Dear coreboot folks,
Arthur pushed the proof of concept *Use FDT as payload handoff instead lb_tables* [1] to pass information to the payload via FDT instead of coreboot tables.
Julius asked for more background, and Arthur replied. I am moving the discussion to the list for broader visibility, and better way of discussing these things than Gerrit comments.
Were there any discussions about this that I missed (if so would you mind linking to them)? Can you explain who needs this and why, what's the overall goal? (I know there have been vague discussions about various new firmware handoff formats from Arm and Intel and others, but if this is related to those I missed the parts where there was suddenly consensus on how it should look, and why that is FDT.)

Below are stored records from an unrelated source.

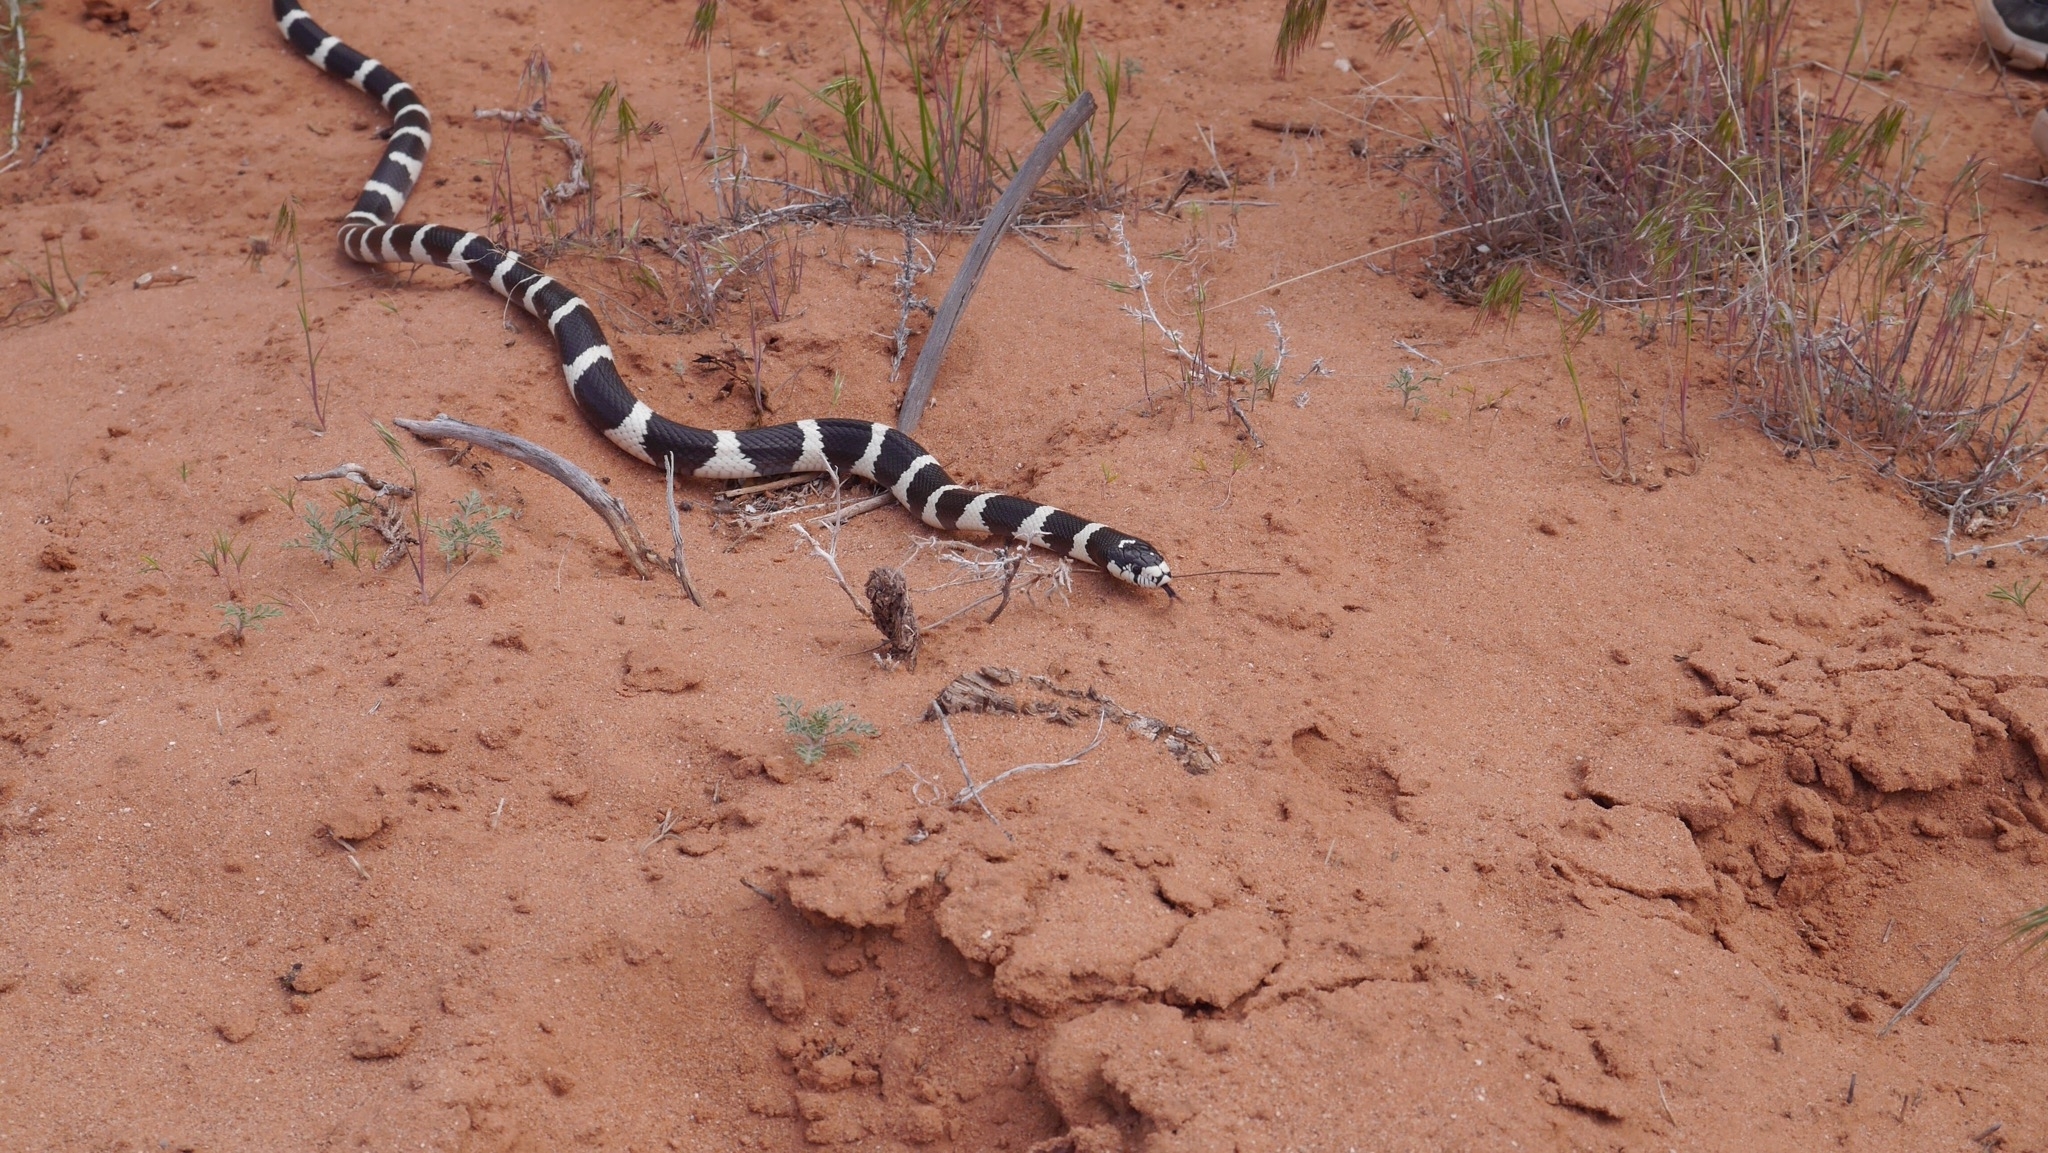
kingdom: Animalia
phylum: Chordata
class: Squamata
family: Colubridae
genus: Lampropeltis
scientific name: Lampropeltis californiae
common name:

Most of the discussion happened verbally at osfc, so I can't point to any written communication. There is https://www.osfc.io/2022/talks/collaborative-firmware-payload-handoff-design... if you have the time to listen to a talk. So if I have to summarize the idea's/goals:
- Intel Universal scalable firmware suggested using UEFI HOBs as a handoff structure
- coreboot won't do that as it's no improvement over coreboot tables
- USF won't make coreboot tables a standard either
- Maybe something new can be created that would fit both the needs of payload handoff and other binary information passing between programs (e.g. FSP)?
- USF people suggested using CBOR to encode data to so that serialization/deserialization of data is explicit instead of using structs.
- CBOR is an improvement for the data format, but not what coreboot/(other project) should tell the payload: i.e. what entries are needed
- FDT was suggested as an alternative as it covers both explicit serialization/deserialization + what payload tell each other since the spec already exists, with a lot of existing compatible node strings. (e.g. I reuse simple-framebuffer from Linux here to hand of the framebuffer) Also most payloads and firmware have code for working with FDT.
- (unrelated to payload handof but part of the discussions) Another idea is to also use FDT as an interface between coreboot and FSP.
- a lot of payloads already have code to work with FDT so having FDT as a handoff structure would not be a lot of work
- FDT should make compatibility between coreboot and payload easier when handoff entries are added or changed (plain structs are painful if they are updated as both payload and coreboot definitions need to match)
- debugging the handoff structure is easier with FDT as you can use DTC in the OS userspace or coreboot code can also print out the full structure in human readable format.
What are your thoughts?
- Is it a good idea to use FDT and eventually replace coreboot tables.
- If so, do we keep both for a while to make transitioning easier? I think maintaining two structures is not sustainable long term.
- How should the 'entries' be structured? I made compatible nodes that map somewhat to existing coreboot table structs.